Sunday, November 24, 2019


Our beloved ravine represents a wide-ranging series of hills and valleys. To traverse the ravine is to stroll along forest trails that intersect and bring one abreast of climbing challenges, never more so than in winter when snow and ice complicate passage while producing beautiful landscapes. It is a landscape, moreover, that is geologically not only diverse but unstable. Built on Leda clay, known for its fragility and instability under certain conditions.


Such as when too much liquid is introduced into the clay base which then turns the clay into a kind of liquid itself, prone to collapse. And collapse it did, mightily, a few years back after a very wet spring that inundated the area with more snowmelt coincidental with copious rainfall alongside than the Leda clay could cope with, so its molecular structure changed, and the hillsides gave way, taking the forest trees with it, to collapse onto the creek running below through the forest at its base.


The beavers that lived upstream were delighted. They swiftly re-located themselves to make the most, in the brief time before remediation took place, of a new pond that developed when the creek was unable to forge its way onward, pooled instead and a small lake began to accumulate the dammed-up water. Eventually the beaver were relocated and heavy tracked machinery was brought in to excavate the muck that had once been a vigorous forest hillside. Stabilizers were struck down to bedrock, and a refashioning of the hillsides began.

It took months for specialized remediation construction crews to fashion an alternative to the landscape chaos that had emerged, and when winter arrived they still weren't completely done with the gigantic project. Once spring returned, work resumed, though not at the intensity of pace that was formerly required to address the stabilization of a hill where private housing stood nearby, leading to fears that homes would be threatened with collapse.
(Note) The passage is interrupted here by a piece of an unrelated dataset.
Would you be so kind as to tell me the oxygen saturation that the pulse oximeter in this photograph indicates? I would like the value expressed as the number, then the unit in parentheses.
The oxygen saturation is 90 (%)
Many things were changed in that localized part of the ravine. Among other things, a new entry to the ravine was devised, off a main street that intersects the ravine. The forested ravine that regular woodland hikers like ourselves thought of as our very special, and often very private getaway eventually became of interest to others who had never before  entured into this shared treasure, and we were soon joined by more casual hikers who limited their excursions onto the trails, while in their own way appreciating the opportunity to share its recreational and aesthetic natural presence.


Today when we were out in the ravine with our puppies there was a  young family with a five-month-old infant in one of those modern, rugged strollers that can go almost anywhere -- at least the flat, upper portions of the forested trains. The baby looked quite content, its bright eyes searching everywhere on the unfamiliar landscape.


And soon afterward Jackie and  Jillie were introduced to two small dogs, one their size another about double their size, but enjoying the opportunity to be out in a natural setting, and with them two little boys of around six and eight who obviously delighted in their own good fortune to be there. Bright and curious they ran about happily, asked us a few questions, then awaited the arrival of their mothers, poking along behind.